The American Civil Liberties Union has argued against a ban, citing the potential for disproportionate impact on communities of color, and sent a letter of concern to the FDA and the U.S. Department Health and Human Services.

"Time and time again, we see encounters with police over minor offenses — for Daunte Wright it was expired tags, for George Floyd it was using a counterfeit bill, for Eric Garner it was selling loose cigarettes — result in a killing," ACLU senior legislative counsel Aamra Ahmad said in a statement. "There are serious concerns that the ban implemented by the Biden administration will eventually foster an underground market that is sure to trigger criminal penalties which will disproportionately impact people of color and prioritize criminalization over public health and harm reduction."

The FDA will publish the proposed rule in the Federal Register, allow time for public comment, and then make any revisions before publishing the final rule.

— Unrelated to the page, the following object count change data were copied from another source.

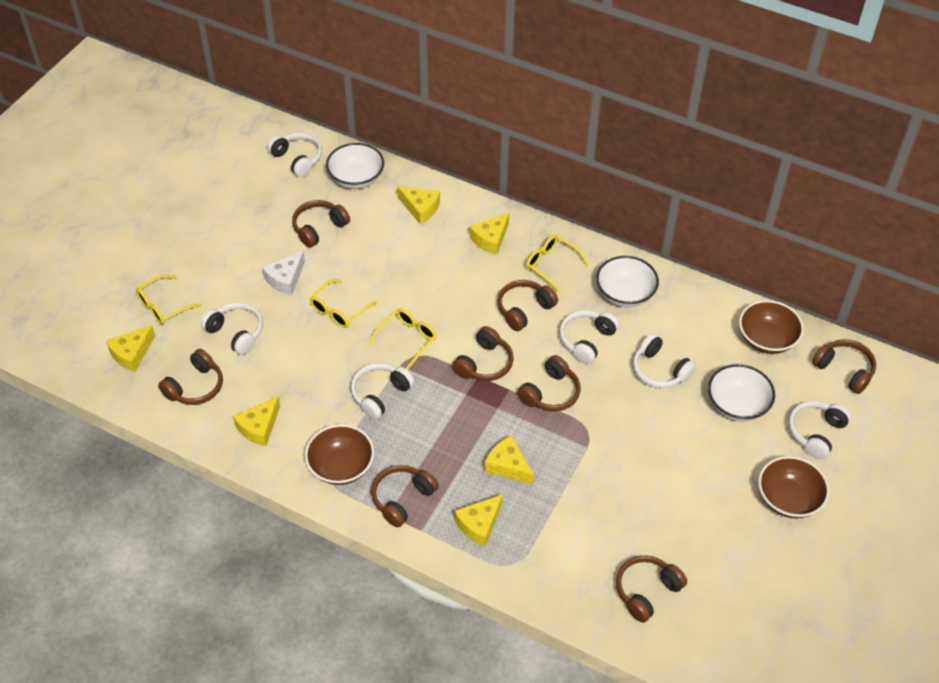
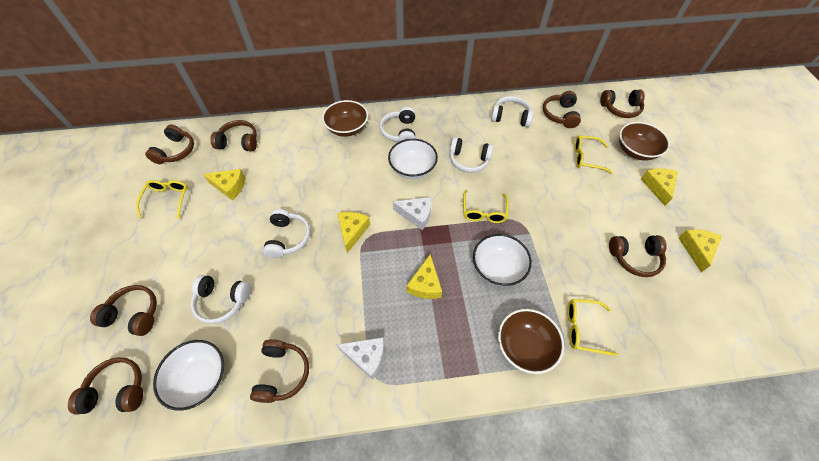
white cheese: 1 -> 2
white headphones: 6 -> 5
yellow cheese: 6 -> 5

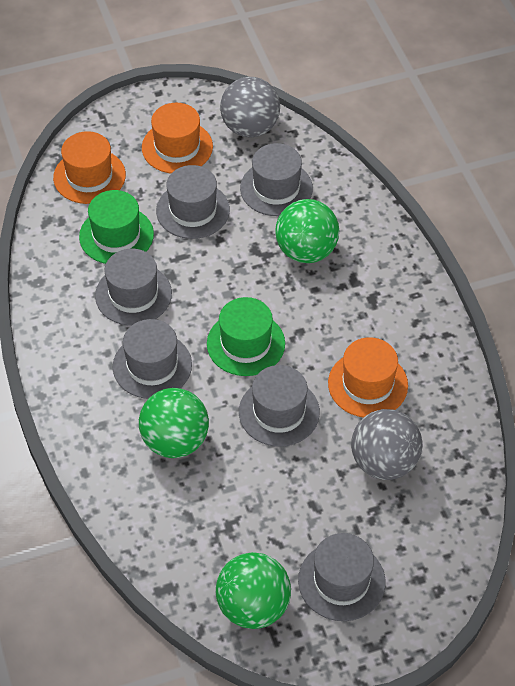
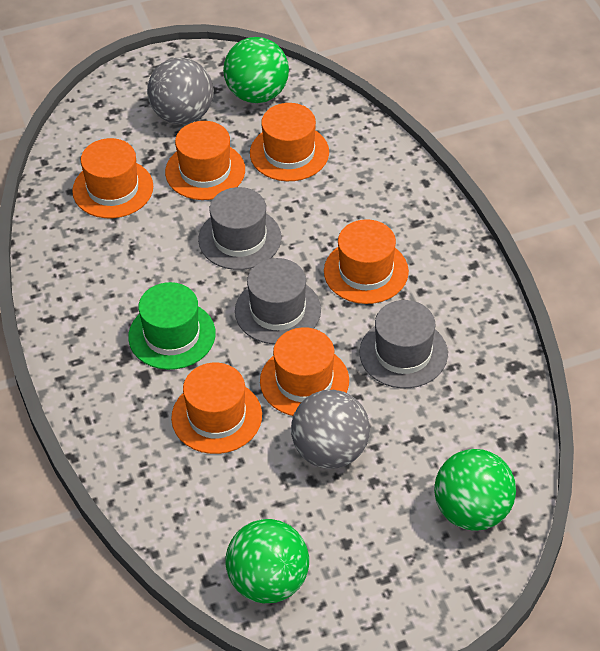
green hat: 2 -> 1
grey hat: 6 -> 3
orange hat: 3 -> 6

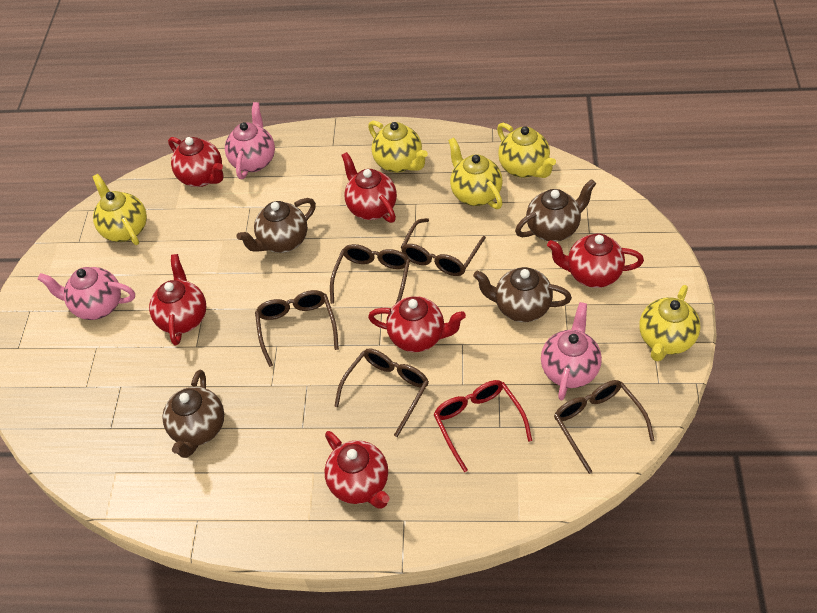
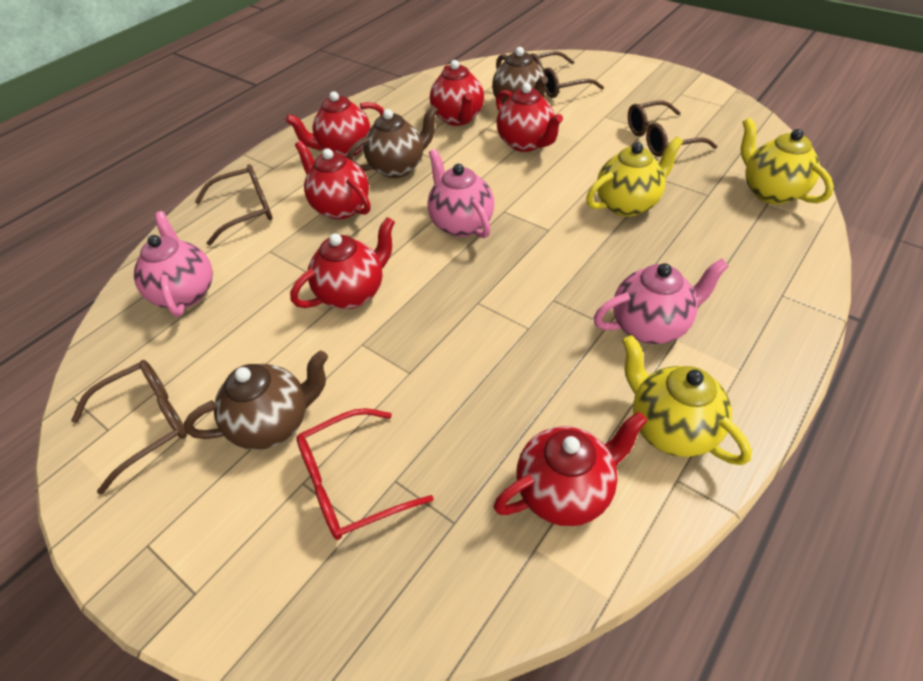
brown glasses: 5 -> 4
brown teapot: 4 -> 3
yellow teapot: 5 -> 3

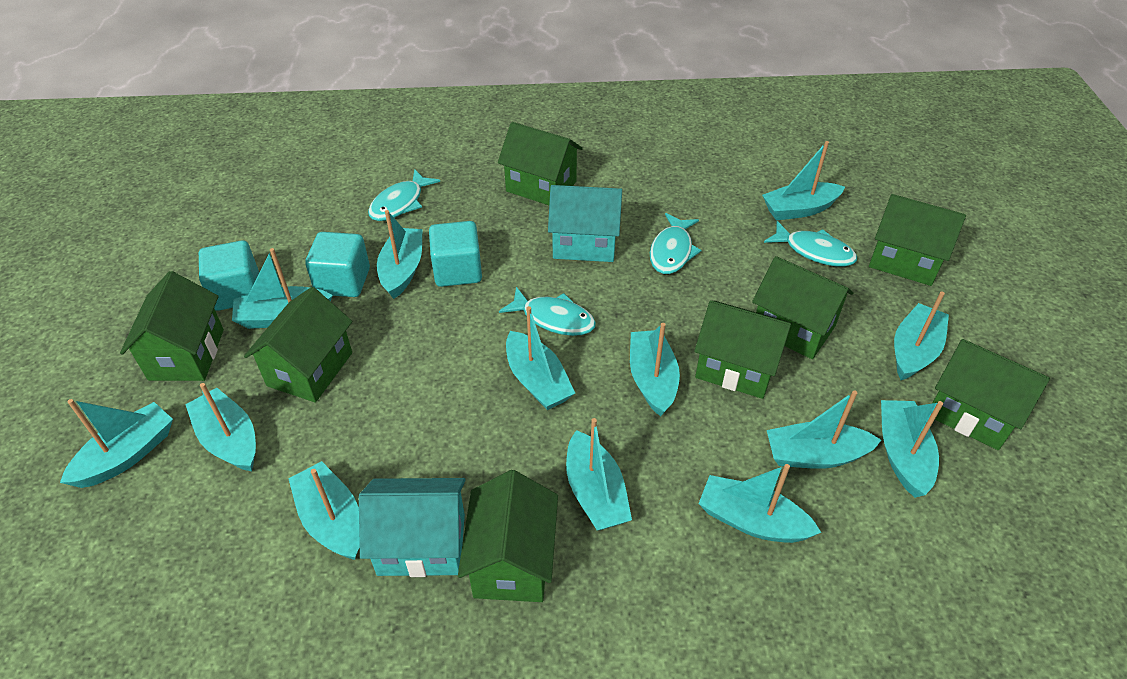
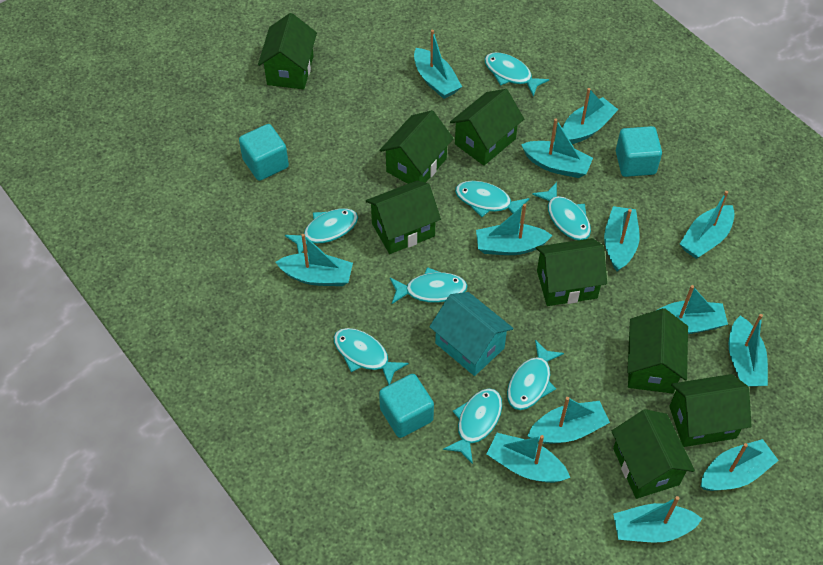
turquoise fish: 4 -> 8
turquoise house: 2 -> 1

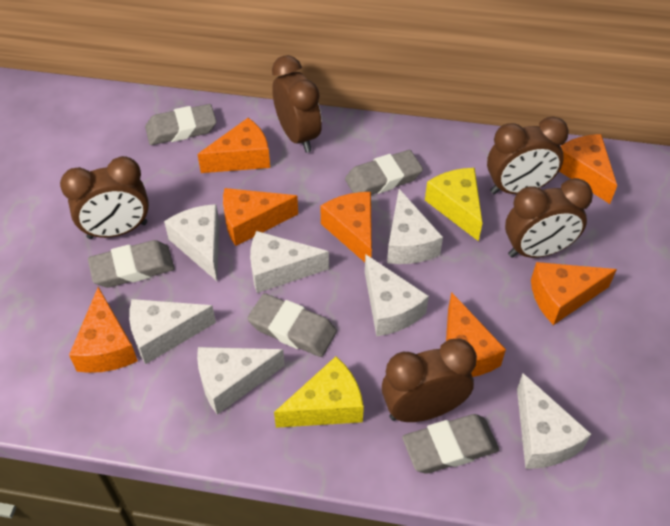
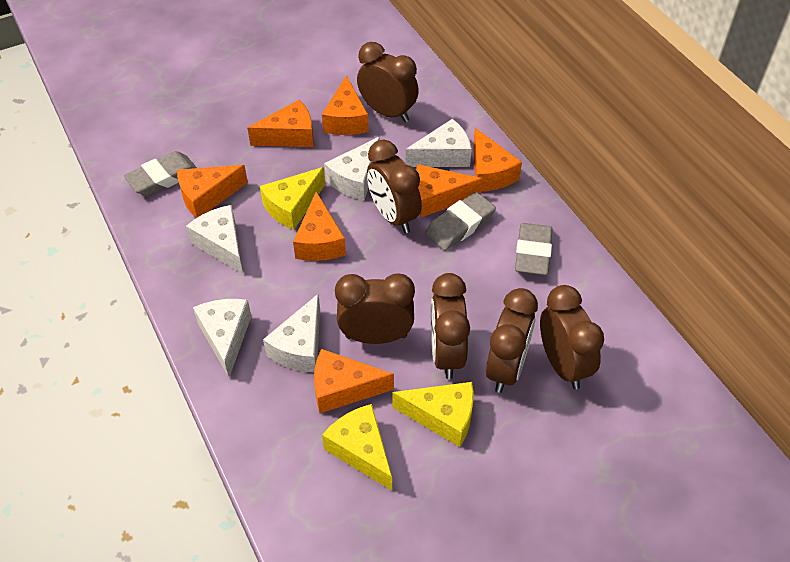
brown clock: 5 -> 6
grey eraser: 5 -> 3
white cheese: 7 -> 5
yellow cheese: 2 -> 3

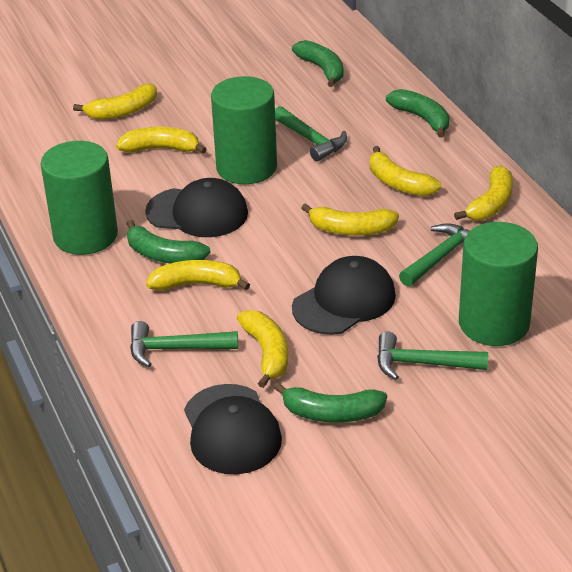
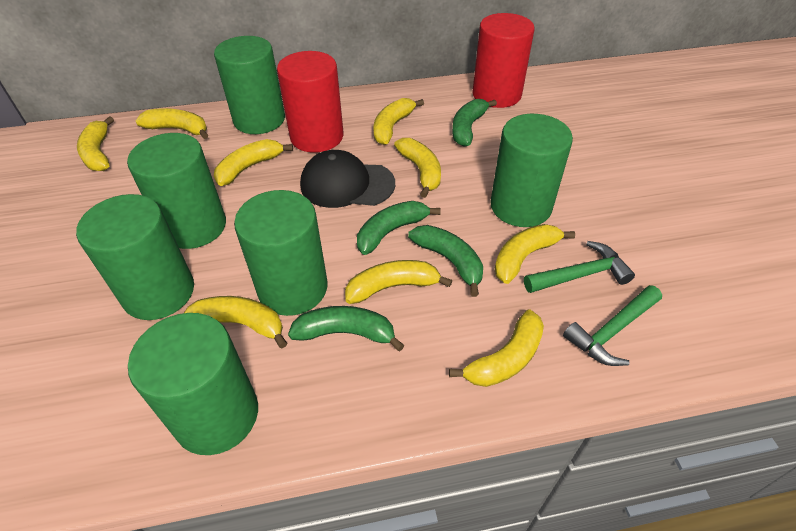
black cap: 3 -> 1
green cylinder: 3 -> 6
green hammer: 4 -> 2
red cylinder: 0 -> 2
yellow banana: 7 -> 9

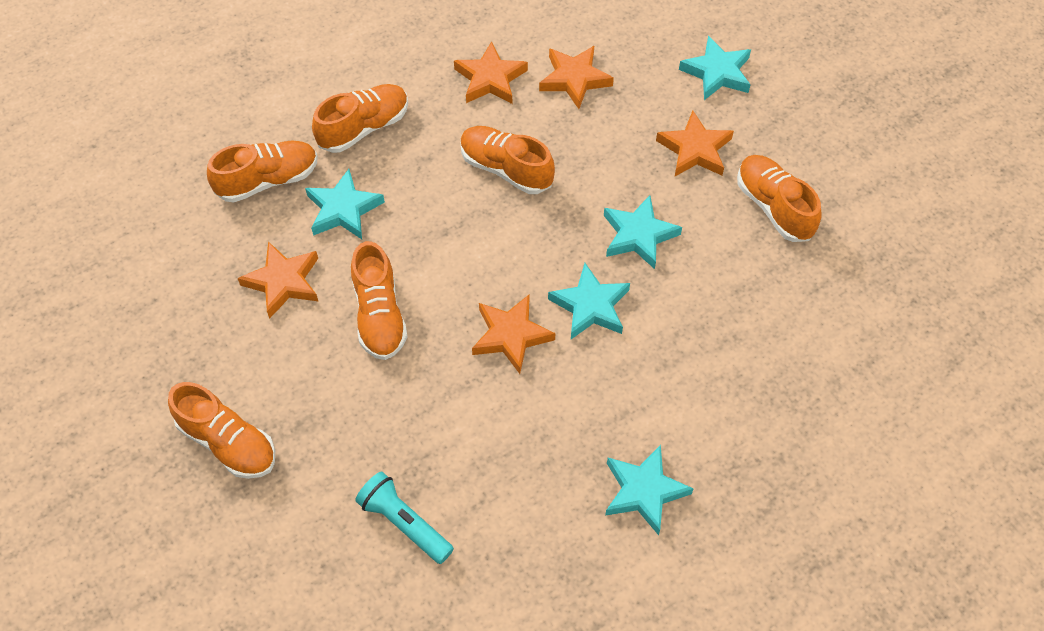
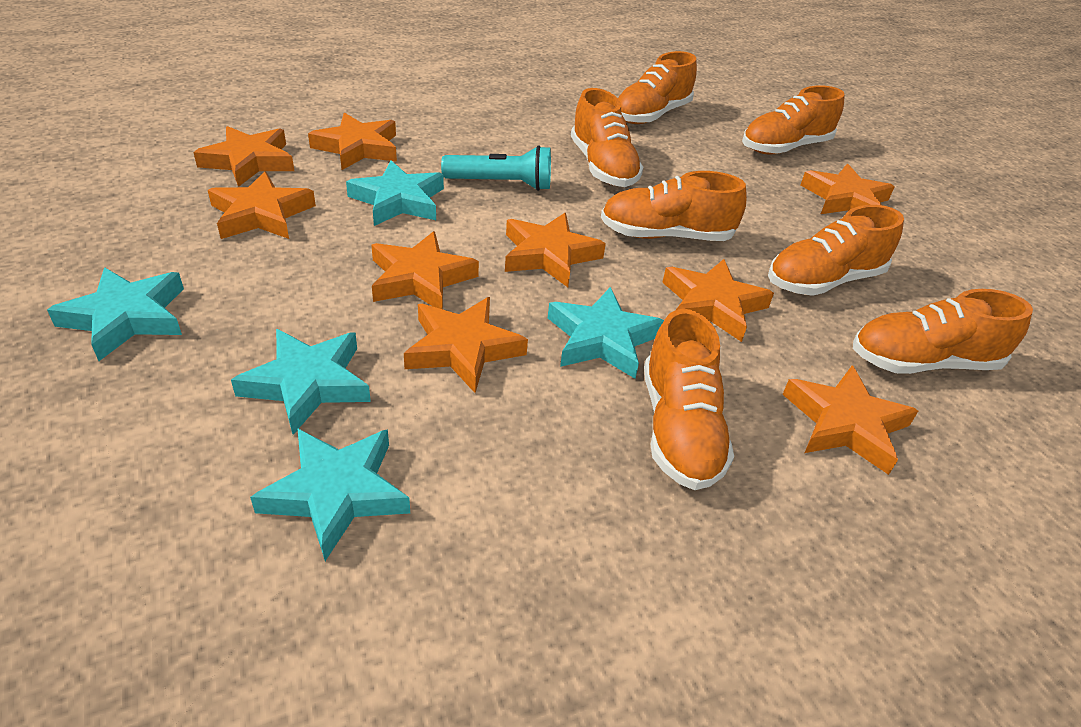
orange shoe: 6 -> 7
orange star: 5 -> 9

The FDA's announcement is the culmination of years of effort and wait by public health groups – and the work isn't over yet, said Joanna Cohen, a professor at the Johns Hopkins Bloomberg School of Public Health.

If the FDA publishes a final rule, Cohen said, "the tobacco companies will most likely sue," as they have with other proposed regulations on tobacco products.

Cohen noted that the FDA's announcement does not include e-cigarette cartridges. The FDA banned most flavored cartridges last year (except tobacco and menthol flavors) – which Cohen says spurred vapers to instead simply buy devices that pre-load the flavors.

In that way, she said, tobacco control is like a balloon.

"If you squeeze in one area, the balloon — the tobacco industry — is just going to expand into some other area. So you have to really be thoughtful and comprehensive whenever you do one of these things, because if you're not careful, it moves the problem."